[Code of Federal Regulations]
[Title 26, Volume 8]
[Revised as of April 1, 2004]
From the U.S. Government Printing Office via GPO Access
[CITE: 26CFR1.684-2]

[Page 328-330]
 
                       TITLE 26--INTERNAL REVENUE
 
    CHAPTER I--INTERNAL REVENUE SERVICE, DEPARTMENT OF THE TREASURY 
                               (CONTINUED)
 
PART 1_INCOME TAXES--Table of Contents
 
Sec. 1.684-2  Transfers.

    (a) In general. A transfer means a direct, indirect, or constructive 
transfer.
    (b) Indirect transfers--(1) In general. Section 1.679-3(c) shall 
apply to determine if a transfer to a foreign trust or foreign estate, 
by any person, is treated as an indirect transfer by a U.S. person to 
the foreign trust or foreign estate.
    (2) Examples. The following examples illustrate the rules of this 
paragraph (b). In all examples, A is a U.S. citizen, FT is a foreign 
trust, and I is A's uncle, who is a nonresident alien. The examples are 
as follows:

    Example 1. Principal purpose of tax avoidance. A creates and funds 
FT for the benefit of A's cousin, who is a nonresident alien. FT has no 
U.S. beneficiary within the meaning of Sec. 1.679-2, and no person is 
treated as owning any portion of FT. In 2004, A decides to transfer 
additional property with a fair market value of 1000X and an adjusted 
basis of 600X to FT. Pursuant to a plan with a principal purpose of 
avoiding the application of section 684, A transfers the property to I. 
I subsequently transfers the property to FT.

[[Page 329]]

Under paragraph (b) of this section and Sec. 1.679-3(c), A is treated 
as having transferred the property to FT.

◆ **Information**
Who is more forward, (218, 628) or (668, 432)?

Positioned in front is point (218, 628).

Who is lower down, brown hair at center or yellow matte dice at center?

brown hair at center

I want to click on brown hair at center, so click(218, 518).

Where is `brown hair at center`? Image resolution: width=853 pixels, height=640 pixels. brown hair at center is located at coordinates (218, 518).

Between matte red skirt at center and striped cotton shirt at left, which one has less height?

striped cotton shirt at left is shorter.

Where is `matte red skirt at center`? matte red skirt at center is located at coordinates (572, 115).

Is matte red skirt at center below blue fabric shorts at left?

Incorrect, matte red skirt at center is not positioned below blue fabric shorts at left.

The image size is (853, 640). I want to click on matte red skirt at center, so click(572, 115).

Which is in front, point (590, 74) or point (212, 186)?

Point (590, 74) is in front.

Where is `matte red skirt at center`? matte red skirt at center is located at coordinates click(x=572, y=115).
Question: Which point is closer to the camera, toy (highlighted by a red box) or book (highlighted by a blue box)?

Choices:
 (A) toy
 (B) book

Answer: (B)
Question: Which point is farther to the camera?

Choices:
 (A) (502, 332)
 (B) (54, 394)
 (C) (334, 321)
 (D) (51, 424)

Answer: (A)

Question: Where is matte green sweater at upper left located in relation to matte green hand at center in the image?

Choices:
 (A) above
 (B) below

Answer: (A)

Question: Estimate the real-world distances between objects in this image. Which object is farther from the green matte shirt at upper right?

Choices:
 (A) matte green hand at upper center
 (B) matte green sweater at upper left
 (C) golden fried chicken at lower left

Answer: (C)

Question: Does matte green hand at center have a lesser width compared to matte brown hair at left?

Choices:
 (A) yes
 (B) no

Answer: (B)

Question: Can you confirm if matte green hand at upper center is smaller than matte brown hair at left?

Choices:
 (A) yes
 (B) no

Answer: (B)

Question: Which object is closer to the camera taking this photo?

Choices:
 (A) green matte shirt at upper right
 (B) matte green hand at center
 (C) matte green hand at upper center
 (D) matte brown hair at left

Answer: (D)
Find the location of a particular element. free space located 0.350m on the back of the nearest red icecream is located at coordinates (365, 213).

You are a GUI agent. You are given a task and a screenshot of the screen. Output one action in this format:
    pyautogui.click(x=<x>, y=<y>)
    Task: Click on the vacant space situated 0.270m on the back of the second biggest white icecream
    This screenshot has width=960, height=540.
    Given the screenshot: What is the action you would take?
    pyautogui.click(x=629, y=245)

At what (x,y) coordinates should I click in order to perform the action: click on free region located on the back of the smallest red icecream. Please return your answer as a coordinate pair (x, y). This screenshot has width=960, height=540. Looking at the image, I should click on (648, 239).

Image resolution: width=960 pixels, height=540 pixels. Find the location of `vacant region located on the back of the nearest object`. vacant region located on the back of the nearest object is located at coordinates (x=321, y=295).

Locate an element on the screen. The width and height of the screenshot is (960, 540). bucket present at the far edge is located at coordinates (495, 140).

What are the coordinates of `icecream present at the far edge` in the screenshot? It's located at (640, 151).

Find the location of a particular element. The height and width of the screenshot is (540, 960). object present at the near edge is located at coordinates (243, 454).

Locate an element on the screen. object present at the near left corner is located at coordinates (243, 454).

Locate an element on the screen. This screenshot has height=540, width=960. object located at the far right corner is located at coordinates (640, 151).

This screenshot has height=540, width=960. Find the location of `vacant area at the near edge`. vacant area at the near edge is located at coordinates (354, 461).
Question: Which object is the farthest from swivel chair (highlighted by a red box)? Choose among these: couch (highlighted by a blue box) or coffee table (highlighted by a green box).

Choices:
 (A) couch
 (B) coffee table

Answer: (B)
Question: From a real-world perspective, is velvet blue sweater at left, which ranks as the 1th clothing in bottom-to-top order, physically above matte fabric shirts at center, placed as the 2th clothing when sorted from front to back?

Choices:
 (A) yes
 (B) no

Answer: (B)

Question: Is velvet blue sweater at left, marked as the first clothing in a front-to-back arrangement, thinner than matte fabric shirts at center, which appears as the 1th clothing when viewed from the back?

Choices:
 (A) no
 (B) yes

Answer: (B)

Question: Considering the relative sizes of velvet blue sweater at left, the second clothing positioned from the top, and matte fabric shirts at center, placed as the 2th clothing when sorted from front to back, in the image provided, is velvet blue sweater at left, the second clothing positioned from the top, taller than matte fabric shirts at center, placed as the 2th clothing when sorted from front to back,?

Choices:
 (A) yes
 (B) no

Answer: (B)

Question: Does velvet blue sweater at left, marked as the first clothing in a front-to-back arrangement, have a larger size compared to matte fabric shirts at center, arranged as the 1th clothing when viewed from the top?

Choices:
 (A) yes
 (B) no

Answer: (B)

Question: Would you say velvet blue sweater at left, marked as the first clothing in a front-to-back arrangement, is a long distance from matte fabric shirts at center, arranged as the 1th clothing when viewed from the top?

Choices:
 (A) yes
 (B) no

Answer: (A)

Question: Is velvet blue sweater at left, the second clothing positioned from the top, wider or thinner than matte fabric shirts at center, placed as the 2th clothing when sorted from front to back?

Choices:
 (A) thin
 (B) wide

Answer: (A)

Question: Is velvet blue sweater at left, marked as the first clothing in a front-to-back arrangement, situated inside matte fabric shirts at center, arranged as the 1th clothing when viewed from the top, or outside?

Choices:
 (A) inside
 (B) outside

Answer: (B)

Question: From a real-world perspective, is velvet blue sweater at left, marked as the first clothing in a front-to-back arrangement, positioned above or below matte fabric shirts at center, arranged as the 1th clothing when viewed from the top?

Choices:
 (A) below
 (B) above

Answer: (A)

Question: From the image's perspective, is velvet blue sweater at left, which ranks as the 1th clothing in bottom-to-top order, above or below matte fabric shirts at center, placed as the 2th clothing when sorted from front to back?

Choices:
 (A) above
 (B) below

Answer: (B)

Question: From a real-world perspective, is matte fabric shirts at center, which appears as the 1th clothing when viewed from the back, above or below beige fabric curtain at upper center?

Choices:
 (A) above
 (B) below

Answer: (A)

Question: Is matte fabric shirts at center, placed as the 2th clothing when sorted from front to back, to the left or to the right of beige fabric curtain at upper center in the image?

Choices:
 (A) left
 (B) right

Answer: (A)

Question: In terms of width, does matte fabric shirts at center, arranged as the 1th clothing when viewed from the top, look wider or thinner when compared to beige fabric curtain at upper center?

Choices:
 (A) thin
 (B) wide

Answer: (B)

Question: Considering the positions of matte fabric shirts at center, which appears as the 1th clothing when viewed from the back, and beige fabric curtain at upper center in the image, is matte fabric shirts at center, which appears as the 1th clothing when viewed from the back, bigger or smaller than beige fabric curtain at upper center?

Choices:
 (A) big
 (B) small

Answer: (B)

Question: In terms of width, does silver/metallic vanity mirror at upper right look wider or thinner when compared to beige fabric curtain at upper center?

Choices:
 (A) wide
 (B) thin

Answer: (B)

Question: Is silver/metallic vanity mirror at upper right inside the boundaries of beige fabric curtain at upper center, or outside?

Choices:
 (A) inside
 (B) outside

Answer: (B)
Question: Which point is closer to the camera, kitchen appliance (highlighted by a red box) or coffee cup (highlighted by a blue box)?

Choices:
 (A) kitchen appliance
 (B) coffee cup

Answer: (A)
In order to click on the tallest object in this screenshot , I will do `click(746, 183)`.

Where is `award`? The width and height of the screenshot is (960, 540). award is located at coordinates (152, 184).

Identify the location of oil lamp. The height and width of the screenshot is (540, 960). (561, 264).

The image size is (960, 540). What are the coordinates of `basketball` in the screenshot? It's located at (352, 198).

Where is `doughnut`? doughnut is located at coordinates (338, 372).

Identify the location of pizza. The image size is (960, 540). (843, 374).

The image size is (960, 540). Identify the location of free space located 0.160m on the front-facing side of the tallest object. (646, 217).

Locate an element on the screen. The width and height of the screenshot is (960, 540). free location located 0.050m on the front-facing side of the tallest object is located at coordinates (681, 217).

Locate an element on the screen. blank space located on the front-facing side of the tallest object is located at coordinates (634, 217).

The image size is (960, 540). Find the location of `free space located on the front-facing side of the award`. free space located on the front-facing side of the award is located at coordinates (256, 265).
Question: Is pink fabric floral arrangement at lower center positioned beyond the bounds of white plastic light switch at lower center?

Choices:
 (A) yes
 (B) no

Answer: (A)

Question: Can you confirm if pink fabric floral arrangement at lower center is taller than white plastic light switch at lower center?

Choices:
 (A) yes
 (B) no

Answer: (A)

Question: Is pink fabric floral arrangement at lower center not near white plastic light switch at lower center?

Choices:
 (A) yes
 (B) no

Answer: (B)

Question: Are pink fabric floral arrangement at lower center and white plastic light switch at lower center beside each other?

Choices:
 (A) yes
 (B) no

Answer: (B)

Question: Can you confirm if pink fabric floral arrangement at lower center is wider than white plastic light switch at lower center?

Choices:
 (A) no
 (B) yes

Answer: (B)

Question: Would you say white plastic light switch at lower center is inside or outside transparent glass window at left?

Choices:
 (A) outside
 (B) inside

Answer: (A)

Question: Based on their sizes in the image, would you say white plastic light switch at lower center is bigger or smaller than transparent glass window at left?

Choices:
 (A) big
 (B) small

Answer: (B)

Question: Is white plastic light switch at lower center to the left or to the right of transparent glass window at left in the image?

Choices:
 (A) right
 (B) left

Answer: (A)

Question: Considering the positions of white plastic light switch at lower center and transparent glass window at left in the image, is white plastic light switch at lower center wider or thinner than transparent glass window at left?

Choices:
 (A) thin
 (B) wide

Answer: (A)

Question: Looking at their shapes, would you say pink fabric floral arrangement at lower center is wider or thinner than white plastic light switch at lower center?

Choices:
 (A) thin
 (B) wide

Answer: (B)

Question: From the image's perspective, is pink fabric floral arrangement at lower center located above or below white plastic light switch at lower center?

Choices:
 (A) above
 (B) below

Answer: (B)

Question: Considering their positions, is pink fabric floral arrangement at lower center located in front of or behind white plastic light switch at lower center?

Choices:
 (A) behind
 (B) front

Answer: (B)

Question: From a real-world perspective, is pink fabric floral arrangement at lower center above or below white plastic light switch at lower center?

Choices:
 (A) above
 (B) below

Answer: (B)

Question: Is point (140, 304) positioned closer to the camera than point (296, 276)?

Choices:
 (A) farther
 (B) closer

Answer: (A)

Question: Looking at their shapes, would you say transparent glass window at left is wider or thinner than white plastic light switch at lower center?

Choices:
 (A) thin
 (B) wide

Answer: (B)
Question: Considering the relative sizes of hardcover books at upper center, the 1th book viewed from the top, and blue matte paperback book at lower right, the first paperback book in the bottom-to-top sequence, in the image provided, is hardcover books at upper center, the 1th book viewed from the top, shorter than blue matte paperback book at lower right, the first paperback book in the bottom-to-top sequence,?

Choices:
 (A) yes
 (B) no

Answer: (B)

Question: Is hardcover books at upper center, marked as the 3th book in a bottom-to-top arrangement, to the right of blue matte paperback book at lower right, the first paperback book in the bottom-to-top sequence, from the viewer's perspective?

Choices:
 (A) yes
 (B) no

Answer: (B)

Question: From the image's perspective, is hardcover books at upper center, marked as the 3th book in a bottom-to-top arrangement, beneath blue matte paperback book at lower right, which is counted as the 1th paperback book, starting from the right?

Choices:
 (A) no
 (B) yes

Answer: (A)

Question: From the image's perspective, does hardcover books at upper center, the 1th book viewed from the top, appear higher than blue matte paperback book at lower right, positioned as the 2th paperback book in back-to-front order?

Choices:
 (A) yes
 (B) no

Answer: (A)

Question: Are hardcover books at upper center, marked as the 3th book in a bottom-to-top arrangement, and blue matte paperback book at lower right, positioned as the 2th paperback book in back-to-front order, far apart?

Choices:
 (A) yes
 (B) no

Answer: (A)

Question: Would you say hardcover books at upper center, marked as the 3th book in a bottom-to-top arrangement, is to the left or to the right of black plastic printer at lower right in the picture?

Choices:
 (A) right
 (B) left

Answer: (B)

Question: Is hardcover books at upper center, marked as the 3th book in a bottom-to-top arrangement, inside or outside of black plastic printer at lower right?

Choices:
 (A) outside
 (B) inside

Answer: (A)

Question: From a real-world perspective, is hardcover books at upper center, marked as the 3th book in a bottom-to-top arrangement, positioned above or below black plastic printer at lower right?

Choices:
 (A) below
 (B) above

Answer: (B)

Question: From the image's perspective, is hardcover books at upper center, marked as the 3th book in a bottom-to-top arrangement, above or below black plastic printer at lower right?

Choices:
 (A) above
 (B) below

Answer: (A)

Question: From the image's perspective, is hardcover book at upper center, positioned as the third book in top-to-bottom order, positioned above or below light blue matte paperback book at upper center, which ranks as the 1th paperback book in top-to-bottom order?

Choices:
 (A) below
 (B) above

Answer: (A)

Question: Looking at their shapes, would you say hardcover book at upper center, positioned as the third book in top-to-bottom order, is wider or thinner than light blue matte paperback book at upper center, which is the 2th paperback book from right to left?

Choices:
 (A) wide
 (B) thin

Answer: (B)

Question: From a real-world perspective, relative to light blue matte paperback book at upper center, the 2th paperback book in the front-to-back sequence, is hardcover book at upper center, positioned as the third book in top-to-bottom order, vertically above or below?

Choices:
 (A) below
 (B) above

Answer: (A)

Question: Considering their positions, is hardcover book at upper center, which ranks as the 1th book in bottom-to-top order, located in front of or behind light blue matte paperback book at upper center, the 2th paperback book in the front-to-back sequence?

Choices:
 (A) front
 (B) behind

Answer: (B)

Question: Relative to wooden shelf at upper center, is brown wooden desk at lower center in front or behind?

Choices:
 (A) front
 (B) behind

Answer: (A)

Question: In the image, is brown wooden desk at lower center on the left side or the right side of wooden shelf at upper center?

◆ **Problems to solve**
[1] In the regulation on transfers, who is I in the examples?
[2] Go on with the regulation on transfers, starting after its last sentence.
The items have nothing to do with the regulation on transfers.

◆ **Solved tasks**
[1] I is A's uncle, who is a nonresident alien.

[2]
    Example 2. U.S. person unable to demonstrate that intermediary acted 
independently. A creates and funds FT for the benefit of A's cousin, who 
is a nonresident alien. FT has no U.S. beneficiary within the meaning of 
Sec. 1.679-2, and no person is treated as owning any portion of FT. On 
July 1, 2004, A transfers property with a fair market value of 1000X and 
an adjusted basis of 300X to I, a foreign person. On January 1, 2007, at 
a time when the fair market value of the property is 1100X, I transfers 
the property to FT. A is unable to demonstrate to the satisfaction of 
the Commissioner, under Sec. 1.679-3(c)(2)(ii), that I acted 
independently of A in making the transfer to FT. Under paragraph (b) of 
this section and Sec. 1.679-3(c), A is treated as having transferred 
the property to FT. Under paragraph (b) of this section and Sec. 1.679-
3(c)(3), I is treated as an agent of A, and the transfer is deemed to 
have been made on January 1, 2007. Under Sec. 1.684-1(a), A recognizes 
gain equal to 800X on that date.

    (c) Constructive transfers. Section 1.679-3(d) shall apply to 
determine if a transfer to a foreign trust or foreign estate is treated 
as a constructive transfer by a U.S. person to the foreign trust or 
foreign estate.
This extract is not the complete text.